Of puppy-men and big-tongues

After I wrote my post talking about why I think that the Battle for the Undercity isn't all that, I found myself wondering which quests in Northrend I would consider to be among the best ones of this expansion, or at least my personal favourites. I couldn't come up with an answer straight away, but as I continued making my way through the various zones on my Alliance characters I soon came across a quest chain that I had almost forgot about, even though it would definitely make my top ten favourite WOTLK quests: the sequence that introduces you to the Oracles and the Frenzyheart in Sholazar Basin, starting with Playing Along and ending with A Hero's Burden.

Now, I admit that this might seem odd at first glance. It's set in a backwater jungle zone where people only ever seem to go to farm crafting materials, it involves no important lore characters... in fact it doesn't involve any previously existing lore at all, not to mention that your actions have no impressive and far-reaching consequences either. And where other quests impress with advanced phasing, this one only offers what feels like a cannibalised version of TBC's Aldor vs. Scryer reputation conflict.

You can say what you like about the Aldor vs. Scryer thing - maybe you hated it because you regretted your choice when they introduced new and improved reputation rewards later in the expansion, or maybe it made your best friend hate you forever, but at least it was a somewhat meaningful choice that created a little variety. (After all it influenced where in Shattrath you would set your hearthstone, oh yes.) Looking at the Oracles vs. Frenzyheart thing in WOTLK however I can't help but imagine two developers arguing during the early stages of the expansion whether this kind of reputation divide was either the greatest thing ever or an absolutely terrible idea, until they eventually agreed to the weaksauce compromise that yes, they'd have another mechanic like that in Northrend, but it would be in an unimportant zone and completely irrelevant except for the reputation rewards. But then, one faction gives you loads of non-combat pets and a chance at a freaking drake mount while the other one doesn't, so it's not even as if there's much of a real choice to make on that front.
☆ ☆ ☆ ☆ ☆ ☆ ☆
EXERCISE.
Copy out the passage from the blog post above about Northrend quests, starting at "After I wrote" and ending at "A Hero's Burden.".
☆ ☆ ☆ ☆ ☆ ☆ ☆
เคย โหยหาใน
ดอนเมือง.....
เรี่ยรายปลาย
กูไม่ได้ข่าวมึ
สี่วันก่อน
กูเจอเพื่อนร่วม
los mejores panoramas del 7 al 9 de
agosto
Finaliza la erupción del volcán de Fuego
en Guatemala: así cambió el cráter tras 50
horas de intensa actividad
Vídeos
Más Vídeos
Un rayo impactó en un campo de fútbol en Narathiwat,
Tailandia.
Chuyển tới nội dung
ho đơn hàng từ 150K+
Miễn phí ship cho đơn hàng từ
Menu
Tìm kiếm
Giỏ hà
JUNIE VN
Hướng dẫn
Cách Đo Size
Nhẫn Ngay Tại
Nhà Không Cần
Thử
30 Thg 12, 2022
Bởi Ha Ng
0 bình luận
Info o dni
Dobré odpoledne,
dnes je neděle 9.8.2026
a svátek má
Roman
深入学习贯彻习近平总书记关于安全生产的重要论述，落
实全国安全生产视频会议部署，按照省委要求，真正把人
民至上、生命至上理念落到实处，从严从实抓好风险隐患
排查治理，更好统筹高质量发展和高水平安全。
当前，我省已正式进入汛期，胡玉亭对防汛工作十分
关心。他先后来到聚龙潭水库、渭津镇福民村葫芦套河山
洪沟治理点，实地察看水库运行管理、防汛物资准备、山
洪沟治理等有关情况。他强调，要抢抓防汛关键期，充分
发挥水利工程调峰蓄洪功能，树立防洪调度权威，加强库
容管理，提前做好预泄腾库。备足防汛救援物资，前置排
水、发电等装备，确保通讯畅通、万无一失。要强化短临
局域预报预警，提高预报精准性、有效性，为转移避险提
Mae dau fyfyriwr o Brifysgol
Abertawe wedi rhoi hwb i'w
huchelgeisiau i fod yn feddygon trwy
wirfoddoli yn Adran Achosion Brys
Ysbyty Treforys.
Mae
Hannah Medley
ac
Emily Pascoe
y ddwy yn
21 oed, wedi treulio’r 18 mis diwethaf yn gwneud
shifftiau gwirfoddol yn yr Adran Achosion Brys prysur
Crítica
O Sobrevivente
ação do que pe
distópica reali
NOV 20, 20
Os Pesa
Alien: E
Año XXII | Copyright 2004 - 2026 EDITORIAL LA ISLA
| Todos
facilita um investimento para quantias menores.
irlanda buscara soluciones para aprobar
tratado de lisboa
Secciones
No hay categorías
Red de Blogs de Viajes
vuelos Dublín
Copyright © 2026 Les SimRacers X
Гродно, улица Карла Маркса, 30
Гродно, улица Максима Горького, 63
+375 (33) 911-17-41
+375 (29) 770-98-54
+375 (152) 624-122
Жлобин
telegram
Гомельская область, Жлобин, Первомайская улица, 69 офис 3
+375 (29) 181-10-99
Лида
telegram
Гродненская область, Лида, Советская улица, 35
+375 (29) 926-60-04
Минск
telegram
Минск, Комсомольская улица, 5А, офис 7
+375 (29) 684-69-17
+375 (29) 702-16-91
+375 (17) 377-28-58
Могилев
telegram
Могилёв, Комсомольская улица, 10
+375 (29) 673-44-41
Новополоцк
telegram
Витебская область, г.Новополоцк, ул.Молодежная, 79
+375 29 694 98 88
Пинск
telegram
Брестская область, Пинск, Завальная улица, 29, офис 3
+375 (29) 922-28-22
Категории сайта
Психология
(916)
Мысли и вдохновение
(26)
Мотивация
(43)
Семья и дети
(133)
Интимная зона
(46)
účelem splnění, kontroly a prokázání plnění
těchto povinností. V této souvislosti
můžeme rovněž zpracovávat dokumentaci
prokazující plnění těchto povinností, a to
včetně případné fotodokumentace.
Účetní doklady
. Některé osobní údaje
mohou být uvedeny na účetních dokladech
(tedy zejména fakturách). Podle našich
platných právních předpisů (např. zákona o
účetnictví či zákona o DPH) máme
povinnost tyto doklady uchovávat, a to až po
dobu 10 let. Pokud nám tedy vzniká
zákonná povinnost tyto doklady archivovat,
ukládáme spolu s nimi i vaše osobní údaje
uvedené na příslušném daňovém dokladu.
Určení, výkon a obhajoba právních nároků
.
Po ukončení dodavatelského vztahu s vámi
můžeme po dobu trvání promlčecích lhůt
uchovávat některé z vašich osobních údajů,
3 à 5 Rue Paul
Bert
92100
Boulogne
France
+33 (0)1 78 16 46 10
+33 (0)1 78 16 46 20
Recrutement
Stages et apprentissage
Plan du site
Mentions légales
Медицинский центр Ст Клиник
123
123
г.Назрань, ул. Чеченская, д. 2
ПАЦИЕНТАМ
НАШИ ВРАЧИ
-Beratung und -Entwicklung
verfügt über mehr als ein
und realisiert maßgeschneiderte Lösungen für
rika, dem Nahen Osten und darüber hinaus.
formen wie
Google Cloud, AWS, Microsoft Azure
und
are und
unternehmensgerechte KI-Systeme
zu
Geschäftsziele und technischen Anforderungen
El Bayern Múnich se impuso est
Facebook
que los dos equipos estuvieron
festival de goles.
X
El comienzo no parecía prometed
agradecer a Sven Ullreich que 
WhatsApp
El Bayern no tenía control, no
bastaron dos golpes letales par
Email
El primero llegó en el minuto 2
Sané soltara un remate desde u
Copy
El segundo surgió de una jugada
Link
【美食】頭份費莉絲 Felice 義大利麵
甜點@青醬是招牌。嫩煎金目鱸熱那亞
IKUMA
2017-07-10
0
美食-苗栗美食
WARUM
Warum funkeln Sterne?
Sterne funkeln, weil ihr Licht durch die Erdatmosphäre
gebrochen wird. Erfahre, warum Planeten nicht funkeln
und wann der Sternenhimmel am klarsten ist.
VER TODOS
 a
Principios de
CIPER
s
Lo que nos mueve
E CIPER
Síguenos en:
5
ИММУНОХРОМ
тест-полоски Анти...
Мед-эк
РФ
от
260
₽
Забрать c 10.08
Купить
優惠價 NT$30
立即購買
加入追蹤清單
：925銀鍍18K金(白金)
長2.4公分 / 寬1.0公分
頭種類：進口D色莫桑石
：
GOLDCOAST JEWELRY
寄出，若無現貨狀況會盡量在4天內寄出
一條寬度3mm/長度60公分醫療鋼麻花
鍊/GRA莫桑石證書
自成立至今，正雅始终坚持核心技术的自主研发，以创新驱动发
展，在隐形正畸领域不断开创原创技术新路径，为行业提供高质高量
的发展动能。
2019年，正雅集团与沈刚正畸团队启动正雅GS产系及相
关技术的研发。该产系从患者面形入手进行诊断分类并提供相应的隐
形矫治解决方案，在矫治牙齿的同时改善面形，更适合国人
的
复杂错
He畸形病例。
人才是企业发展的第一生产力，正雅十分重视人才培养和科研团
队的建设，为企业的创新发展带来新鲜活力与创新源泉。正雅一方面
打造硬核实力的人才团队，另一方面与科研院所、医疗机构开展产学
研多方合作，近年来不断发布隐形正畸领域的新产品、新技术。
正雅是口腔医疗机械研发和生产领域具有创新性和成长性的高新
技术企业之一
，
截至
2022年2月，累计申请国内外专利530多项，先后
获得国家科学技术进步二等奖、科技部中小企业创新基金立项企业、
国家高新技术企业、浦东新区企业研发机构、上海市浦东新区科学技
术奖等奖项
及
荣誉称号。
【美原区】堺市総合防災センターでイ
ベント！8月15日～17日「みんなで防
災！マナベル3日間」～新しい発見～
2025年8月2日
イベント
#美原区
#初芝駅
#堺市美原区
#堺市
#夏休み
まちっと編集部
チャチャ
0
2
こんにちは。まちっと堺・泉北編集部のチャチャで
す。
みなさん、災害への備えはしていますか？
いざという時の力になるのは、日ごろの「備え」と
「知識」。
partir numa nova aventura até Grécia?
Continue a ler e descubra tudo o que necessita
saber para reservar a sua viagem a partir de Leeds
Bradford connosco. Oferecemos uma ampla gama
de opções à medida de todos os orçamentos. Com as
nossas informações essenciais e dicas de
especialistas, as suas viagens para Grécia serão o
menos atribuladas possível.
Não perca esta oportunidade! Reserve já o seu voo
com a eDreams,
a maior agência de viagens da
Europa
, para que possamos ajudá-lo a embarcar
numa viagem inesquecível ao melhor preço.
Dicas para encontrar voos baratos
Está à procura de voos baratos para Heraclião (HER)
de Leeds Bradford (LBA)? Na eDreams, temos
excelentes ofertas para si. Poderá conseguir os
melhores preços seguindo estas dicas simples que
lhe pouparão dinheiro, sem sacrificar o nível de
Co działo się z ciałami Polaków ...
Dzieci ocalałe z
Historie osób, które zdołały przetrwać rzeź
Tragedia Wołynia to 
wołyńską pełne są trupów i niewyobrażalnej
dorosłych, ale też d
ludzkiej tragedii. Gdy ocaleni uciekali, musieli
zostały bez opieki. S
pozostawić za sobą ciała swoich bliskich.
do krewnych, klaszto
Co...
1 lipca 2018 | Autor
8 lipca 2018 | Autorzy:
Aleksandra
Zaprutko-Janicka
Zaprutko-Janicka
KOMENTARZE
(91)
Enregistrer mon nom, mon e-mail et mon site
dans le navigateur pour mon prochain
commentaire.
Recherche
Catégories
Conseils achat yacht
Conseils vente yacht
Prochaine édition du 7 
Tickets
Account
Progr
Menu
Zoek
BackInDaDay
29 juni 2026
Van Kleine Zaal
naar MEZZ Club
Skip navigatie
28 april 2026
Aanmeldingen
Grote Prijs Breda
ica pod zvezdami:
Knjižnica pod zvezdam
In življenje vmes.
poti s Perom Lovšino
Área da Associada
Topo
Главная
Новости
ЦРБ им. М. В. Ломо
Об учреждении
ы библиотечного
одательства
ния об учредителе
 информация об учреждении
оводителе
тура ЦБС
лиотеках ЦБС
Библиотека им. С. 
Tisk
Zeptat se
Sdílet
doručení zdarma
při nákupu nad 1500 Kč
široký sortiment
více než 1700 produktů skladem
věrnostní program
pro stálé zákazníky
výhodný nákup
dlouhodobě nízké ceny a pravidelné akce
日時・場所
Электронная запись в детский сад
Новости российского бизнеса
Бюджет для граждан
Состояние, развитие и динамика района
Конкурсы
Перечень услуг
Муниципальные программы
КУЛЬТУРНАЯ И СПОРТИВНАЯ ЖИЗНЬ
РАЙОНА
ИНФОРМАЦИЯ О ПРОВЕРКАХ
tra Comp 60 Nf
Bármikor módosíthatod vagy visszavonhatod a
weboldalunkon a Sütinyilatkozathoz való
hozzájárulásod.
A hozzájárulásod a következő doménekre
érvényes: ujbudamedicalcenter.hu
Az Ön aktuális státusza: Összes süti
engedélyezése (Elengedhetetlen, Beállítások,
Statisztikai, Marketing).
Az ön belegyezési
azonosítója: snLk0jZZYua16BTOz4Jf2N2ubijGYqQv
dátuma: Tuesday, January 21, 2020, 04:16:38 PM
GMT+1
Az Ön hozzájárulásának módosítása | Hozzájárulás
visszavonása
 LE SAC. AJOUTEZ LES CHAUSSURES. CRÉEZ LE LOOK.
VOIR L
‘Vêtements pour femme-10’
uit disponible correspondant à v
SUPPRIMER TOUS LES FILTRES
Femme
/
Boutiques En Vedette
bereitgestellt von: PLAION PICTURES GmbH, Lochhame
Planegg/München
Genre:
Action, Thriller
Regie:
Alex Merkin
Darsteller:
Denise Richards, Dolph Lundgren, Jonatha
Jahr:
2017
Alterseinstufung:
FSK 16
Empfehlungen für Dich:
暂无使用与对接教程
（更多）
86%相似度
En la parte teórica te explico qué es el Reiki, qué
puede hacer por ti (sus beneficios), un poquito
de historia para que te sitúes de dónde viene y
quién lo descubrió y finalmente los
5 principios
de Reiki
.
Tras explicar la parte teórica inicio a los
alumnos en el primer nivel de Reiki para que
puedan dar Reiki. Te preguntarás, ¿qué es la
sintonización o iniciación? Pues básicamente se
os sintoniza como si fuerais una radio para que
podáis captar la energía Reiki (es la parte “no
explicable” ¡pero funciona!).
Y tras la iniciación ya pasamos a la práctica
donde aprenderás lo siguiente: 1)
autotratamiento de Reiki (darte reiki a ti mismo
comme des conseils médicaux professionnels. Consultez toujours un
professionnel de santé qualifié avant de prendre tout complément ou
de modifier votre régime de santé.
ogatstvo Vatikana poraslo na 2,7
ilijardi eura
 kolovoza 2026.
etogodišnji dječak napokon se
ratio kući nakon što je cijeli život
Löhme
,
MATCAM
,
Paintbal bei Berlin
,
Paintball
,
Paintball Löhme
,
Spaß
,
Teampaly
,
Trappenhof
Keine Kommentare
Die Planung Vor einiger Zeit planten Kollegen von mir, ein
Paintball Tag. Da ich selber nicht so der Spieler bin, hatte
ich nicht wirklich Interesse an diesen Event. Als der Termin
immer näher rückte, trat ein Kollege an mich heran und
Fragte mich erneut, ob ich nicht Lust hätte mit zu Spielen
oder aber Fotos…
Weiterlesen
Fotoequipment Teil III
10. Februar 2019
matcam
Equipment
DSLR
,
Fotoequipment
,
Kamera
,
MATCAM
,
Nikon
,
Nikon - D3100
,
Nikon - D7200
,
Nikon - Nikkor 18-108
☆ ☆ ☆ ☆ ☆ ☆ ☆
OUTPUT OF THE TASK.
After I wrote my post talking about why I think that the Battle for the Undercity isn't all that, I found myself wondering which quests in Northrend I would consider to be among the best ones of this expansion, or at least my personal favourites. I couldn't come up with an answer straight away, but as I continued making my way through the various zones on my Alliance characters I soon came across a quest chain that I had almost forgot about, even though it would definitely make my top ten favourite WOTLK quests: the sequence that introduces you to the Oracles and the Frenzyheart in Sholazar Basin, starting with Playing Along and ending with A Hero's Burden.